尽管在艾滋病毒诊断和获得抗逆转录病毒治疗方面取得了重大进展,但许多患者仍表现为晚期艾滋病毒疾病(AHD)。我们评估了优化的AHD护理方案对参加AHD护理的患者中机会性疾病筛查和诊断的影响。
本非随机整群设计采用中心辐射模型进行。在马拉维的三个地区,有目的地选择了22个卫生设施作为干预地点(IS),包括中心设施(8个中心站点)及其相关的分支设施(14个分支站点)。在这些干预地点实施的优化AHD方案包括强化CD4检测、结核病(TB)和隐球菌抗原(CrAg)筛查,以及通过中心辐射模型提供的机会性疾病的适当治疗。从四个未实施干预的地区选择了13个非干预地点(NIS)(5个中心和8个分支站点),并根据农村/城市环境和卫生设施类型与干预地点进行匹配。我们从2021年6月至12月期间符合世界卫生组织AHD定义的患者的常规临床记录中提取了个体水平的数据。

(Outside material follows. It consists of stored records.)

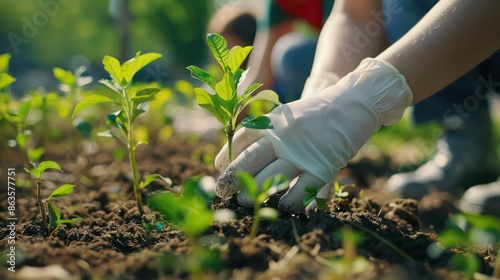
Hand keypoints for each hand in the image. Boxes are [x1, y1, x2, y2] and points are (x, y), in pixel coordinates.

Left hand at [215, 58, 412, 212]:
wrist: (352, 103)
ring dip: (256, 193)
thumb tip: (239, 152)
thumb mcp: (286, 115)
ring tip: (244, 203)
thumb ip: (266, 131)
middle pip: (252, 160)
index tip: (218, 168)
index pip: (243, 138)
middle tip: (223, 192)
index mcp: (274, 121)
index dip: (227, 155)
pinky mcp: (323, 166)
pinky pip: (301, 190)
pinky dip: (290, 201)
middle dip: (234, 178)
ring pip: (273, 177)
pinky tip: (282, 207)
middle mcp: (284, 136)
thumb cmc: (316, 113)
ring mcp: (303, 152)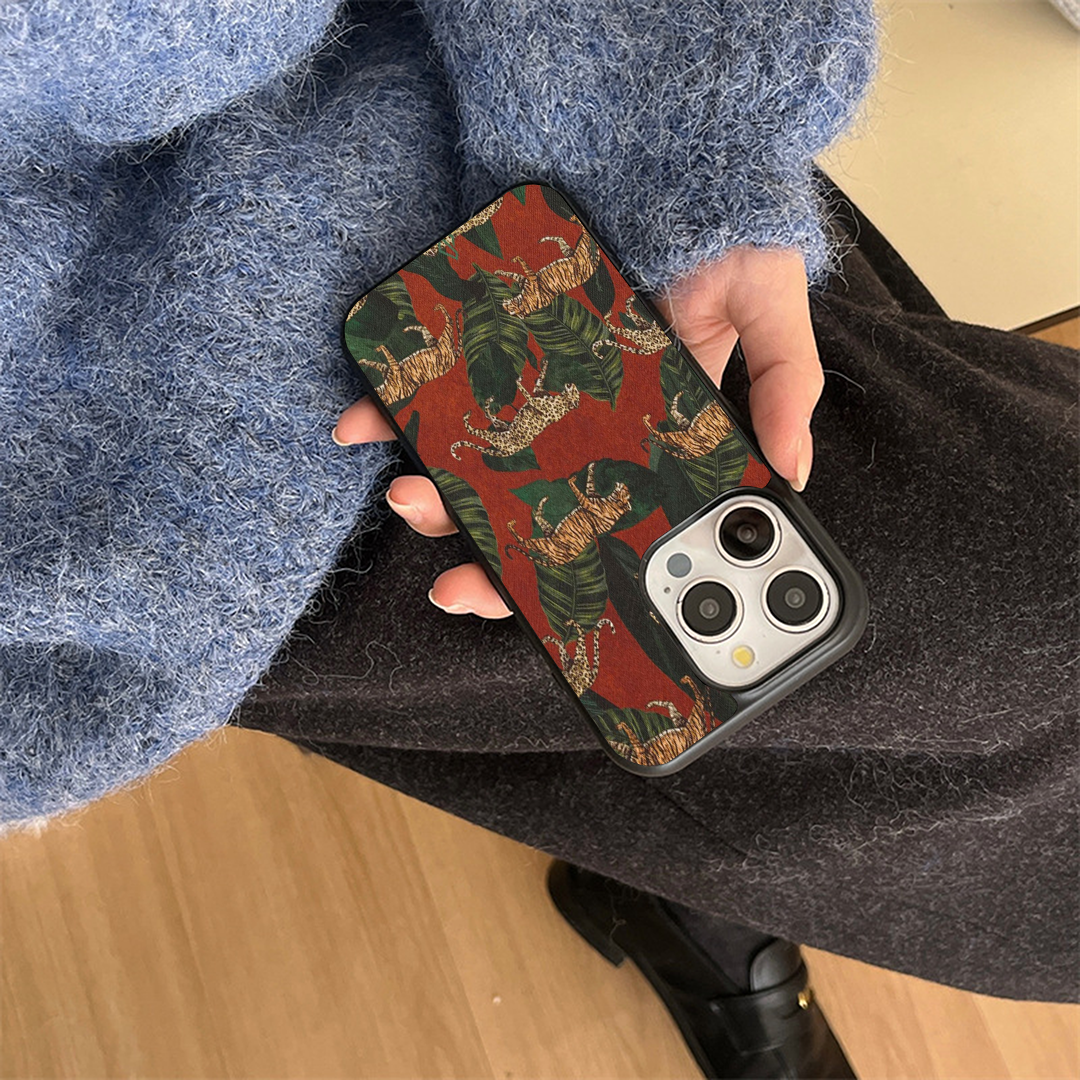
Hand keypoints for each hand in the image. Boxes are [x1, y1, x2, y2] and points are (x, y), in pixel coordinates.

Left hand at [333, 246, 822, 617]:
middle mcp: (578, 412)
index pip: (606, 519)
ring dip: (434, 488)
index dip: (574, 573)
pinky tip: (362, 423)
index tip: (542, 618)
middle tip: (456, 580)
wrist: (653, 134)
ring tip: (409, 500)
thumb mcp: (768, 304)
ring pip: (469, 453)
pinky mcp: (481, 325)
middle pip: (527, 504)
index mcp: (643, 429)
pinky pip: (429, 374)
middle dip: (487, 551)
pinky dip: (390, 402)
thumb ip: (787, 385)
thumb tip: (793, 473)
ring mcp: (524, 372)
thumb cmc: (717, 221)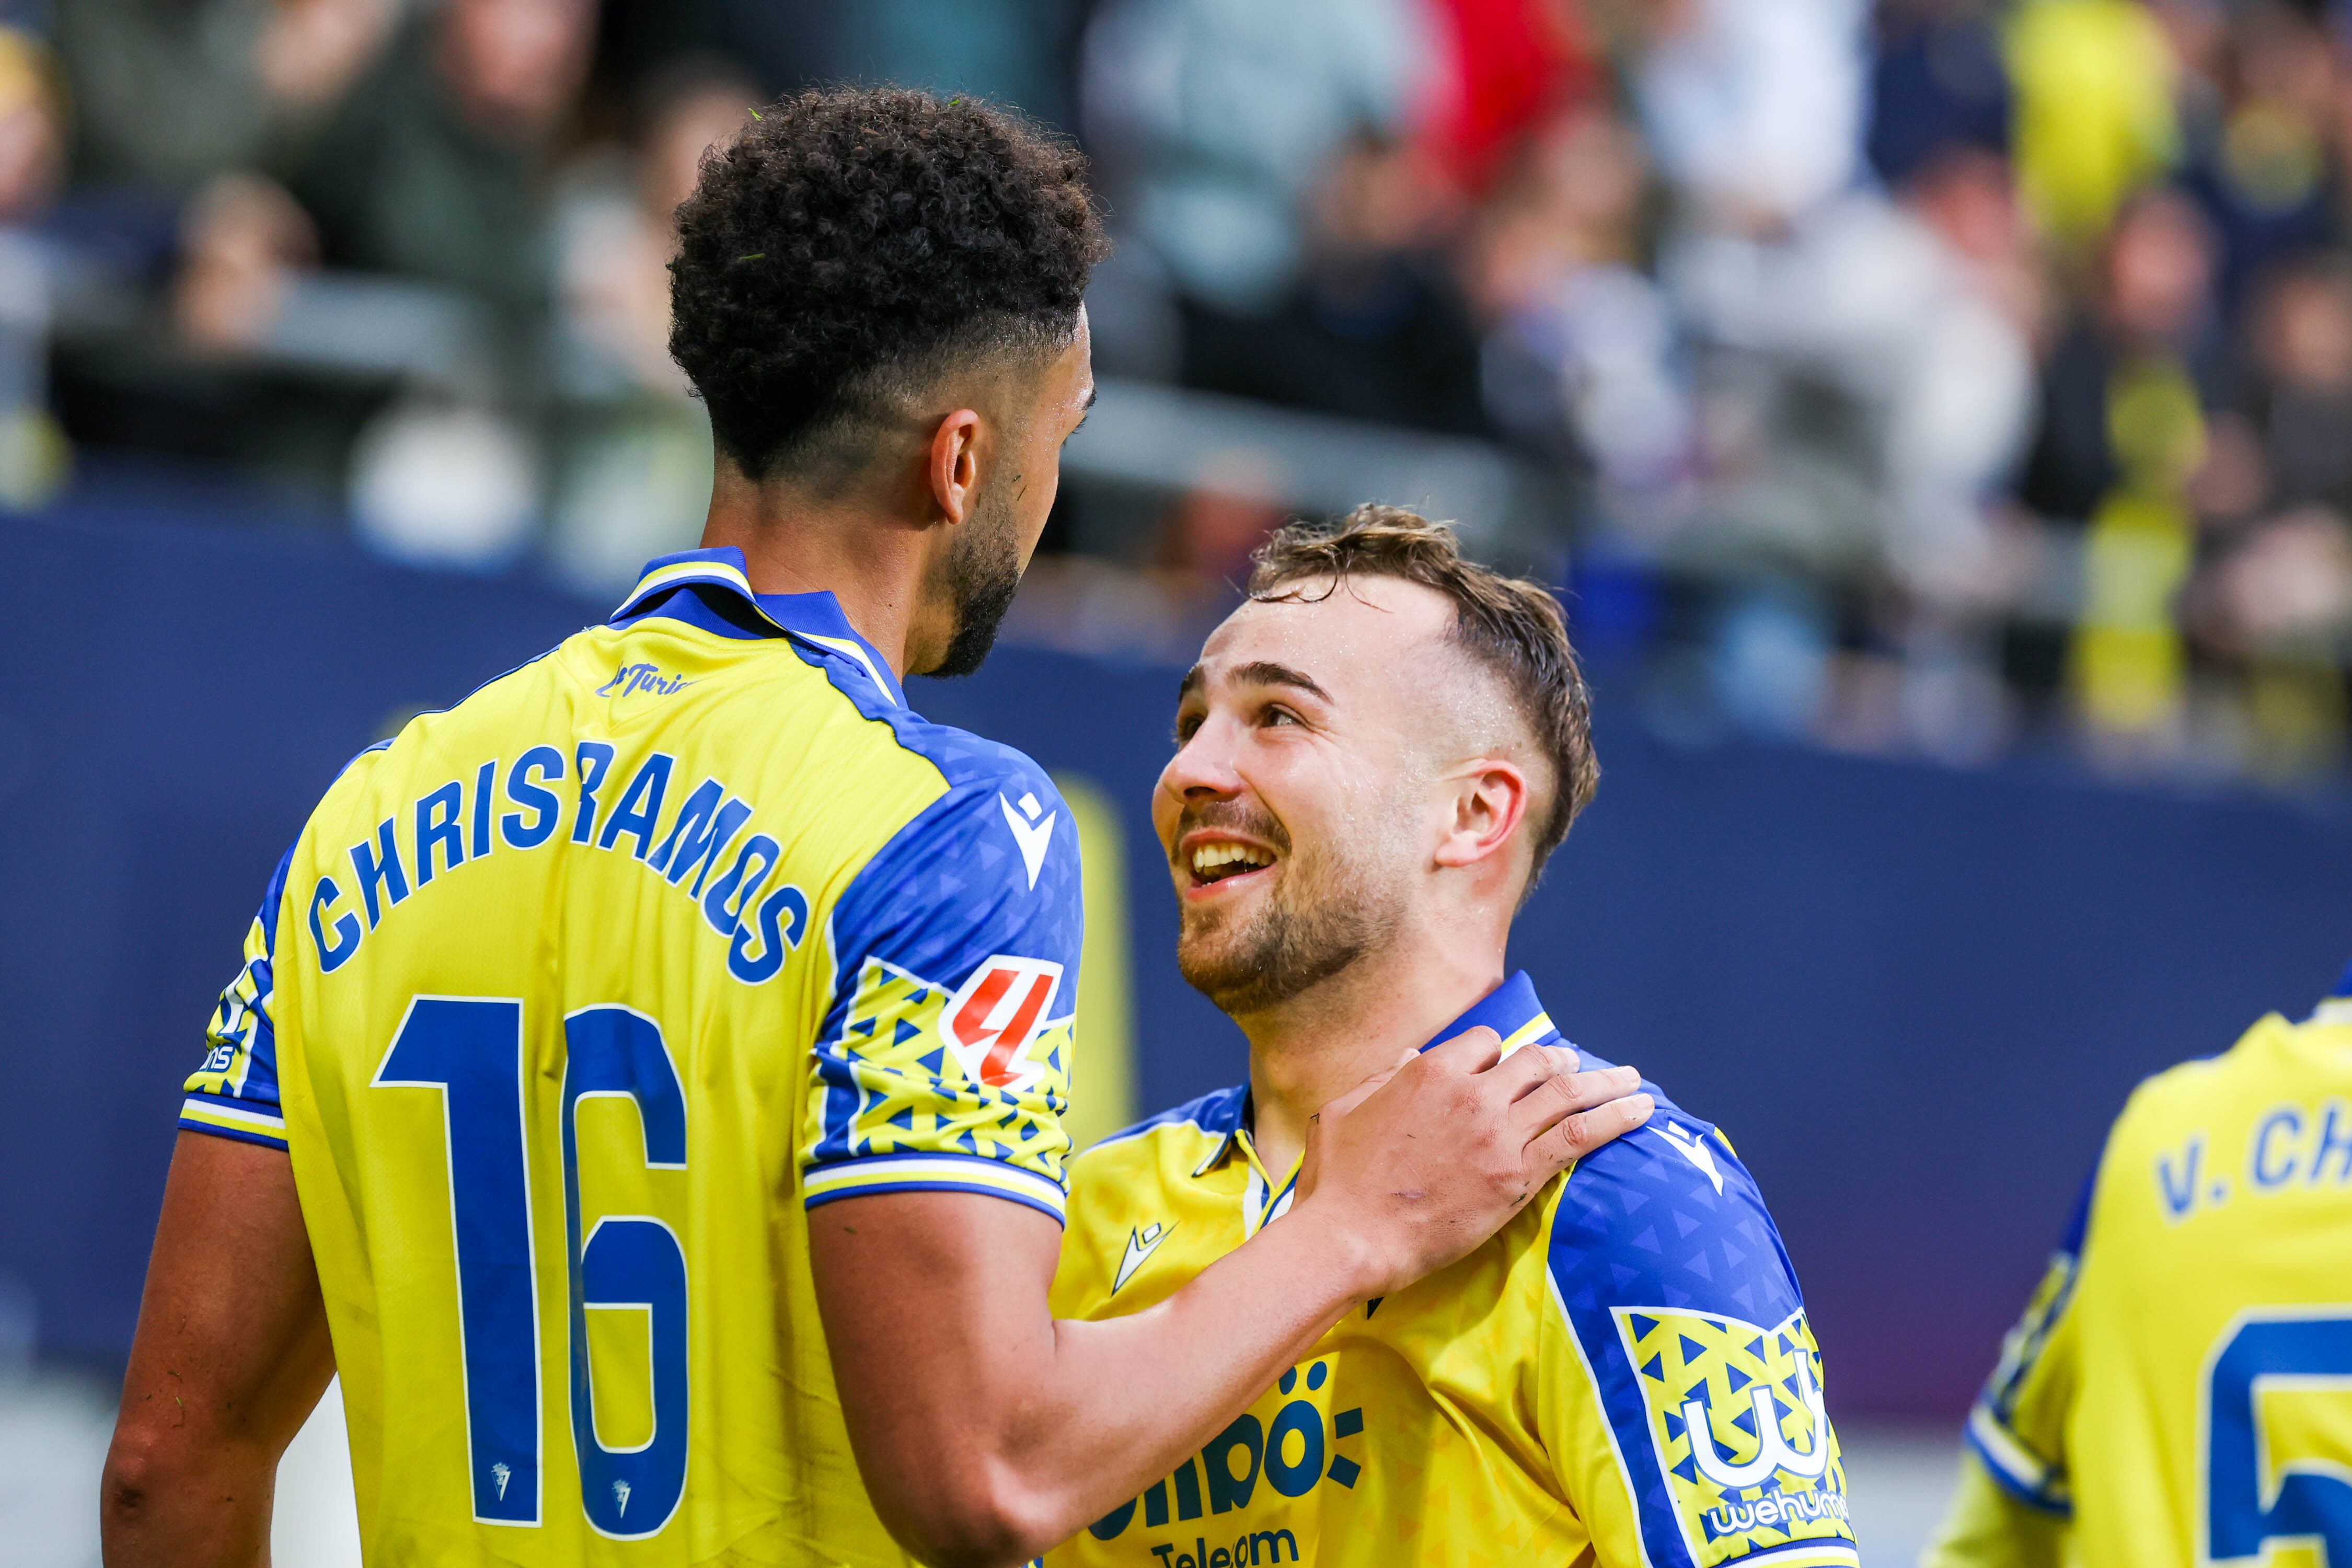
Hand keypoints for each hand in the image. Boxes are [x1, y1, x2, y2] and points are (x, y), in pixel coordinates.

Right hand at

在963例AHD患者中,57.4%在干预地点接受治疗,42.6%在非干预地点接受治疗。干预地点在AHD患者中识别出的比例更高(44.3%对36.8%,p = 0.020),五岁以下儿童的筛查增加(7.1%对2.7%,p = 0.004)。此外,干预地点诊断出的世卫组织3期或4期疾病病例更多(47.6%对40.5%,P = 0.029)。在干预地点接受治疗的患者更有可能接受结核病症状筛查(调整相对风险[ARR]:1.13,95%置信区间[CI]:1.06 - 1.21)、尿液侧向流动脂阿拉伯甘露聚糖检测(ARR:1.94,95% CI:1.18 - 3.20)和结核病诊断(ARR:2.64,95% CI:1.47 - 4.75)。与非干预地点相比,干预地点的神经体征筛查也有所改善(ARR:1.07,95% CI:1.02 - 1.13),隐球菌性脑膜炎的诊断也是如此(ARR:4.28,95% CI:1.58 - 11.70)。在随访十二个月后,干预地点和非干预地点在患者护理中的留存率和死亡率没有差异。
我们的研究强调了改善晚期艾滋病毒疾病(AHD)筛查和诊断工作的重要作用,特别是针对与AHD相关的机会性感染,包括结核病和隐球菌病。字数:4832字,不包括参考文献。